More comments and suggestions

I will mark the final examination. You might say that this section is about my personal peculiarities -- just in the way I mark exams, of course. It is helpful for you to know about this, so your exam-taking strategy will not conflict with my exam-marking strategy.

The purpose of learning Statistics is so you can use statistical methods to draw reasonable conclusions from numerical data. Often, the first several parts of a question will ask for technical details, and the last part will ask for a conclusion (often in plain, non-statistical language). If the technical part is missing, it does not matter what you conclude. Similarly, an answer that has most of the technical details right but gets the conclusion wrong (or leaves it off, or states it incompletely) is almost worthless, and will get few marks.

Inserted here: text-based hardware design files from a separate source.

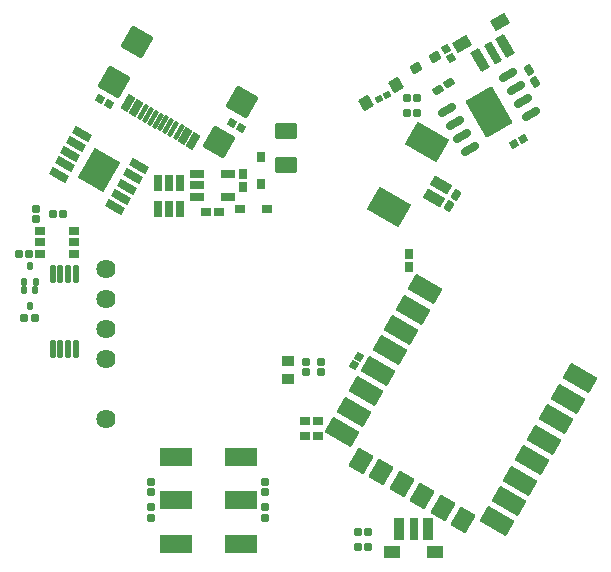
<source format=gts>
G04 Layer: TopSolderMaskLayer*
G04 EasyEDA v6.5.22, 2023-01-18 14:56:14*
G04 eb7a50f388b942ddb5e33576d95934dd,93c32eb58a6e4653a9b851d96a472eee,10*
G04 Gerber Generator version 0.2*
G04 Scale: 100 percent, Rotated: No, Reflected: No *
G04 Dimensions in millimeters *
G04 leading zeros omitted , absolute positions ,4 integer and 5 decimal *
%FSLAX45Y45*%
%MOMM*%

%AMMACRO1*1,1,$1,$2,$3*1,1,$1,$4,$5*1,1,$1,0-$2,0-$3*1,1,$1,0-$4,0-$5*20,1,$1,$2,$3,$4,$5,0*20,1,$1,$4,$5,0-$2,0-$3,0*20,1,$1,0-$2,0-$3,0-$4,0-$5,0*20,1,$1,0-$4,0-$5,$2,$3,0*4,1,4,$2,$3,$4,$5,0-$2,0-$3,0-$4,0-$5,$2,$3,0*%
%AMMACRO2*1,1,$1,$2,$3*1,1,$1,$4,$5*20,1,$1,$2,$3,$4,$5,0*%
%ADD10MACRO1,0.1016X0.27X-0.395X-0.27X-0.395*%
%ADD11MACRO1,0.1016X0.27X0.395X-0.27X0.395*%
%ADD12MACRO1,0.1016X0.395X0.27X0.395X-0.27*%
%ADD13MACRO1,0.1016X-0.395X0.27X-0.395X-0.27*%
%ADD14MACRO1,0.1X0.315X-0.415X-0.315X-0.415*%
%ADD15MACRO1,0.1X-0.415X-0.315X-0.415X0.315*%
%ADD16MACRO1,0.1016X0.864X0.595X0.864X-0.595*%
%ADD17MACRO1,0.1016X0.6311X-0.213X-0.1311X-0.653*%
%ADD18MACRO1,0.1016X-0.3395X0.058X0.1195X0.323*%
%ADD19MACRO1,0.1016X-0.2X0.255X0.2X0.255*%
%ADD20MACRO1,0.1016X0.2X-0.255X-0.2X-0.255*%
%ADD21O,0.5015992X1.6015970000000002*%
%ADD22MACRO1,0.1016X-0.432X0.4032X0.432X0.4032*%
%ADD23MACRO1,0.1016X-0.432X-0.4032X0.432X-0.4032*%
%ADD24MACRO1,0.1016X0.0924X-0.3799X-0.3752X-0.1099*%
%ADD25MACRO1,0.1016X0.3752X0.1099X-0.0924X0.3799*%
%ADD26MACRO1,0.1016X-0.27X0.2828X0.27X0.2828*%
%ADD27MACRO1,0.1016X-0.27X-0.2828X0.27X-0.2828*%
%ADD28MACRO1,0.1016X-0.2828X-0.27X-0.2828X0.27*%
%ADD29MACRO1,0.1016X0.2828X-0.27X0.2828X0.27*%
%ADD30MACRO1,0.1016X0.27X-0.2828X-0.27X-0.2828*%
%ADD31MACRO1,0.1016X0.27X0.2828X-0.27X0.2828*%
%ADD32MACRO1,0.1016X0.3752X-0.1099X-0.0924X-0.3799*%
%ADD33MACRO1,0.1016X0.0924X0.3799X-0.3752X0.1099*%
%ADD34MACRO1,0.1016X0.3799X0.0924X0.1099X-0.3752*%
%ADD35MACRO1,0.1016X-0.1099X0.3752X-0.3799X-0.0924*%
%ADD36MACRO1,0.1016X0.2828X0.27X0.2828X-0.27*%
%ADD37MACRO1,0.1016X-0.2828X0.27X-0.2828X-0.27*%
%ADD38MACRO1,0.1016X-0.3799X-0.0924X-0.1099X0.3752*%
%ADD39MACRO1,0.1016X0.1099X-0.3752X0.3799X0.0924*%
%ADD40MACRO1,0.1016X-0.1099X-0.3752X-0.3799X0.0924*%
%ADD41MACRO1,0.1016X0.3799X-0.0924X0.1099X0.3752*%
%ADD42MACRO1,0.1016X0.3111X0.6096X0.3111X-0.6096*%
%ADD43MACRO1,0.1016X0.3099X0.6096X0.3099X-0.6096*%
%ADD44MACRO1,0.1016X-0.3111X-0.6096X-0.3111X0.6096*%
%ADD45MACRO1,0.1016X-0.3105X-0.6096X-0.3105X0.6096*%
%ADD46MACRO1,0.1016X0.3118X0.6096X0.3118X-0.6096*%
%ADD47MACRO1,0.1016X0.7325X-1.2312X-1.4325X0.0188*%
%ADD48MACRO1,0.1016X-1.0312X-0.3861X-0.1812X1.0861*%
%ADD49MACRO1,0.1016X-0.7325X1.2312X1.4325X-0.0188*%
%ADD50MACRO1,0.1016X0.7995X-0.1152X0.4995X-0.6348*%
%ADD51MACRO1,0.1016X-1.7392X-0.6124X-0.3392X1.8124*%
%ADD52MACRO2,0.7016X-0.433X-0.25X0.433X0.25*%
%ADD53MACRO1,0.1016X0.2075X2.1406X1.9575X-0.8906*%
%ADD54MACRO1,0.1016X0.4001X-0.2553X-0.4001X-0.2553*%
%ADD55MACRO1,0.1016X-0.8928X0.0536X-0.4928X0.7464*%
%ADD56MACRO1,0.1016X-1.824X-0.1593X-0.774X1.6593*%
%ADD57MACRO1,0.1016X1.3X-0.75X-1.3X-0.75*%
%ADD58MACRO1,0.1016X0.7746X-0.5919X0.1253X-0.9668*%
%ADD59MACRO1,0.1016X0.7097X-0.6294X0.1902X-0.9293*%
%ADD60MACRO1,0.1016X0.3379X0.7148X0.788X-0.0648*%
%ADD61MACRO1,0.1016X0.3379X0.7148X0.7879X-0.0648*%
%ADD62MACRO1,0.1016X-0.3749X0.8999X0.3749X0.8999*%
%ADD63MACRO1,0.1016X-0.3X0.8999X0.3X0.8999*%
%ADD64MACRO1,0.1016X-0.65X-0.4501X-0.65X0.4501*%
%ADD65MACRO1,0.1016X-0.27X0.395X0.27X0.395*%
%ADD66MACRO1,0.1016X-0.27X-0.395X0.27X-0.395*%
%ADD67MACRO1,0.1016X-0.395X-0.27X-0.395X0.27*%
%ADD68MACRO1,0.1016X0.395X-0.27X0.395X0.27*%
%ADD69MACRO1,0.1016X0.2071X0.4314X0.4771X-0.0363*%
%ADD70MACRO1,0.1016X-0.4771X0.0363X-0.2071X-0.4314*%
%ADD71MACRO1,0.1016X-0.0363X0.4771X0.4314X0.2071*%
%ADD72MACRO1,0.1016X-0.4314X-0.2071X0.0363X-0.4771*%
%ADD73MACRO1,0.1016X0.4314X-0.2071X-0.0363X-0.4771*%
%ADD74MACRO1,0.1016X0.0363X0.4771X-0.4314X0.2071*%
%ADD75MACRO1,0.1016X0.5X-0.3X-0.5X-0.3*%
%ADD76MACRO1,0.1016X-0.1714X-0.5031X0.5214X-0.1031*%
%ADD77MACRO1,0.1X-0.0652X-0.7129X-0.5848X-0.4129*%
%ADD78MACRO1,0.1X-0.1951X-0.6379X-0.4549X-0.4879*%
%ADD79MACRO1,0.1X0.366X-1.366X-1.366X-0.366*%
%ADD80C,1.6256*%
%ADD81C,0.0113*%

%LPD*%
D10*
G01*
X-76200Y3000905D03*
D11*
G01*
X-76200Y2891894D03*
D12*
G01*
X-384705Y2679700D03*
D13*
G01*
X-275694Y2679700D03*
D14*
G01*
X76305Y2921297D03*
G01*
X76297Y3149287D03*
D15*
G01*
X-101201Y2705096D03*
G01*
X126789Y2705103D03*
D16*
G01*
X292100Y3370300D03*
G01*
X292100Y3081299D03*
D17*
G01*
X1223476Y3754894D03*
G01*
X972328Y3609896D03*
D18*
G01*
X1078128Y3638646D03*
G01*
X1145677Y3677645D03*
D19*
G01*
X-1879701Y2223912D03*
G01*
X-1929701Y2093909D03*
G01*
X-1829701Y2093909D03*
D20*
G01*
X-1880463Y1889185D03*
G01*
X-1830463Y2019188D03*
G01*
X-1930463Y2019188D03*
D21*
G01*
X-1685036Y1521460D03*
G01*
X-1620012Y1521460D03*
G01*
X-1554987Y1521460D03*
G01*
X-1489963Y1521460D03*
G01*
X-1685036Y2161539D03*
G01*
X-1620012Y2161539D03*
G01*
X-1554987Y2161539D03*
G01*
X-1489963Y2161539D03*
D22*
G01*
X304800Y1270875D03*
D23*
G01*
X304800Y1421524D03*
D24*
G01*
X910640Y1459884D03*
D25*
G01*
X867359Y1384915D03*
D26*
G01*
X457200Y1328317D03*
D27*
G01*
X457200Y1414882D03*
D28*
G01*
X-1887117Y2324100D03*
D29*
G01*
X-1973682Y2324100D03*
D28*
G01*
X-1837333Y1789176D03*
D29*
G01*
X-1923898Y1789176D03*
D30*
G01*
X584200Y1414882D03*
D31*
G01*
X584200Y1328317D03*
D28*
G01*
X983082Y-25400D03*
D29*
G01*
X896517Y-25400D03*
D28*
G01*
X983082Y-152400D03*
D29*
G01*
X896517Y-152400D03*
D32*
G01*
X1642059Y4063384D03*
D33*
G01*
X1685340Y3988415D03*
D30*
G01*
X-1828800Y2710282D03*
D31*
G01*
X-1828800Y2623717D03*
D28*
G01*
X1402182Y3517900D03*
D29*
G01*
X1315617Y3517900D03*
D34*
G01*
X-164484Y3437940D03*
D35*
G01*
X-89515Y3394659D03*
D28*
G01*
X1402182Y3644900D03*
D29*
G01*
X1315617Y3644900D03*
D36*
G01*
X-1681582Y2667000D03*
D37*
G01*
X-1595017Y2667000D03*
D38*
G01*
X-1207115Y3597859D03*
D39*
G01*
X-1282084Y3641140D03*
D40*
G01*
X2298084Y3298240D03*
D41*
G01*
X2223115Y3254959D03*
D26*
G01*
X114300Y96417D03*
D27*
G01*
X114300Y182982D03*
D26*
G01*
X114300Y312317D03*
D27*
G01*
X114300Y398882D03*
D30*
G01*
X-850900Y182982D03*
D31*
G01*
X-850900Y96417D03*
D26*
G01*
X-850900Y312317D03*
D27*
G01*
X-850900Y398882D03*
D42*
G01*
X-603552Y2709468D03*
D43*
G01*
X-793554Y2709468D03*
D44*
G01*
X-793554Y2929468D03*
D45*
G01*
X-698540Y2929468D03*
D44*
G01*
X-603552Y2929468D03*
D46*
G01*
X-698540Y2709468D03*
D47*
G01*
X2776373Y1275621D03*
G01*
X2676352Y1102428D03*
G01*
X2576374Y929212D03*
G01*
X2476308Y756044D03*
G01*
X2376374Y582801D03*
G01*
X2276440Y409558D03*
G01*
X2176330Y236418D03*
G01*
X2076198Y63289D03*
D48*
G01*
X1790143Y78229D03*
G01*
X1616976Y178295D03*
G01*
X1443838Y278256D03*
G01*
X1270567Y378294D03*
G01*
X1097498Y478275D03*
G01*
X924393Y578043D03*
D49*
G01*
X768549Y818260D03*
G01*
X868483Y991504D03*
G01*
X968482Y1164708D03*
G01*
X1068482Y1337913D03*
G01*
X1168482Y1511118D03*
G01*
X1268482Y1684323D03*
G01*
X1368482Y1857527D03*
G01*
X1468481Y2030732D03*
D50*
G01*
X-1433600Y3346080D03*
G01*
X-1483600Y3259476D03*
G01*
X-1533599Y3172875D03*
G01*
X-1583599Y3086272D03*
G01*
X-1633599Y2999670D03*
G01*
X-1157298Y2724677D03*
G01*
X-1107299Y2811279D03*
G01*
X-1057299Y2897882D03*
G01*
X-1007299Y2984483D03*
G01*
X-957299Y3071087D03*
D51*
G01*
X-1295449Y3035377D03*
D52*
G01*
X1658061Y3548810D03*
G01*
X1721561Y3438829D03*
G01*
X1785061Y3328846D03*
G01*
X1848561Y3218864D03*
G01*
X2172792Y3845990D03*
G01*
X2236292Y3736008D03*
G01*
X2299792Y3626026D03*
G01*
X2363292Y3516044D03*
D53*
G01*
X2010670Y3532423D03*
D54*
G01*
X-1795780Y2519680D03*
G01*
X-1795780Y2425700D03*
G01*
X-1795780Y2331719D03*
G01*
X-1506219Y2331719D03*
G01*
X-1506219Y2425700D03*
G01*
X-1506219Y2519680D03*
D55*
G01*
X1605589Y2908999D03*
G01*
X1543093Y2800751D03*
D56*
G01*
X1164446Y2724900D03*
G01*
X1481946Y3274827D03*
D57*
G01*
X-643299Y-128701D03*
G01*
X-643299Y241300D03*
G01*
X-643299Y611301D03*
G01*
X-93300Y-128701D03*
G01*
X-93300Y241300D03*
G01*
X-93300Y611301D03*
D58*
G01*
X2148739Y4091607D03*
D59*
G01*
X2041376Y4029621D03*
D58*
G01*
X1936563Y3969106D03*
D60*
G01*
X2105370Y4291728D03*
D61*
G01*
X1784940Y4106730D03*
D62*
G01*
X1249100Y-4094D03*
D63*
G01*
X1373073Y-4094D03*
D62*
G01*
X1494101Y-4094D03*
D64*
G01*
X1186600Y-199090D03*
G01*
X1556598Y-199090D03*
D65*
G01*
X1333500Y2218794D03*
D66*
G01*
X1333500Y2327805D03*
D67*
G01*
X562505Y787400D03*
D68*
G01*
X453494Y787400D03*
D67*
G01*
X562505Y914400D03*
D68*
G01*
X453494Y914400D03*
D69*
G01*
X1578396Y3719247D03*
D70*
G01*
X1672803Y3773752D03*
D71*
G01*
X1674544Y2734094D03*
D72*
G01*
X1729054Y2828502D03*
D73*
G01*
X2347647Y3882603D03*
D74*
G01*
X2402152Y3788196D03*
D75*
G01*
X-200190Y3003296D03*
G01*
X-200190Y2813303D03*
G01*
X-460209Y2813303D03*
G01*
X-460209Y2908300D03*
G01*
X-460209Y3003296D03*
D76*
G01*
X1395249Y3904682D03*
G01*
X1551147Y3994689D03*
D77*
G01*
X-1047325Y3605430D03*
G01*
X-978062Y3565428D03*
D78*
G01*
X-921771Y3532929D03*
G01*
X-878459Y3507922D03*
G01*
X-835168Y3482929D03*
G01*
X-791856Y3457922D03*
G01*
X-748565Y3432929D03*
G01*
X-705253Y3407923D03*
G01*
X-661964Y3382929D03*
G01*
X-618652Y3357923D03*
D77*
G01*
X-562362Y3325423D03*
G01*
X-493072Y3285418D03*
D79*
G01*
X-1161873Y3787021D03*
G01*
X-966872Y4124770D03*
G01*
X-83527Y3614771D03*
G01*
X-278528Y3277022D03*
D80*
G01*
X-1231900Y1689100D03*
G01*
X-1231900Y1435100D03*
G01*
X-1231900Y927100D03*
G01*
X-1231900Y1943100D03*
G01*
X-1231900Y2197100D03*
M02*

</source>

On the other hand, if you make minor technical mistakes but draw reasonable conclusions from what you have, you can still get substantial marks.

When I read an answer, my main goal is to verify that you know what's going on. Here are some more details, mostly about what to avoid.

Make sure you answer the question that is asked.
1. If you answer another question instead of the one that's asked, you will lose substantial marks. It is especially risky to just dump memory and answer a similar question from one of the assignments. If I detect this, you will get a zero for the question. Thinking is what's important. Memory without thinking is a crime that you should try to hide if you do commit it.
2. If you answer the question and also write something correct that is not asked, you will not get any extra marks. Your marks will be based on your answer to what is asked.
3. However, if you say something off-topic that is wrong, you can definitely lose marks. To repeat, if you write a perfect answer to the question that is asked, and also write something incorrect, you will lose marks.
Vocabulary is important. A large part of this course is about communication. You must be able to deal with the subject matter using both technical terms and plain language.
Some questions on the final may ask you to state results "in plain, non-statistical language." Please do not ignore the request for plain language. Regardless of what you say, if plain language is requested then you will get zero marks if you mention the null hypothesis, or use any statistical or technical terms like logistic regression, log-linear model, independence, positive relationship, controlling for, and so on. Even the word "significant" (without "statistically") should be avoided; it's borderline.
It is also very important in describing a set of findings to say what happened! For example, do not just say that the average amount of rot in potatoes was related to temperature. Instead, say that there was more rot on average at warmer temperatures.
In a real-world situation (and in the artificial world we presently inhabit, too), you don't get part marks for an answer that (correctly) indicates a relationship is present, but does not say what it is. Imagine you are working in marketing, and you leave a voice mail that says "Consumers recalled one of the commercials better than the other one." Click. Are you trying to frustrate your boss? Are you trying to get fired?
Some professors mark by looking for the correct answer, or part of it. If they find something good, you get points for it. This can encourage a kind of shotgun strategy for writing answers. Just write everything you can think of, and maybe some of it will be what this peculiar individual is looking for.
But that strategy backfires when I mark an exam, because (except for simple numerical answers) I usually do not give marks for things that are correct; I take off marks for things that are wrong or missing. So, if a student writes a long answer that includes the correct conclusion, the wrong conclusion (based on the same information!) and something irrelevant, all I really see is the contradiction between the two conclusions, and I will probably give the answer a zero. Yet it might be that the student understands everything perfectly, but is just writing all the crazy stuff as insurance against the unlikely possibility that maybe that's what I am looking for. Let's make sure that you don't fall into this trap!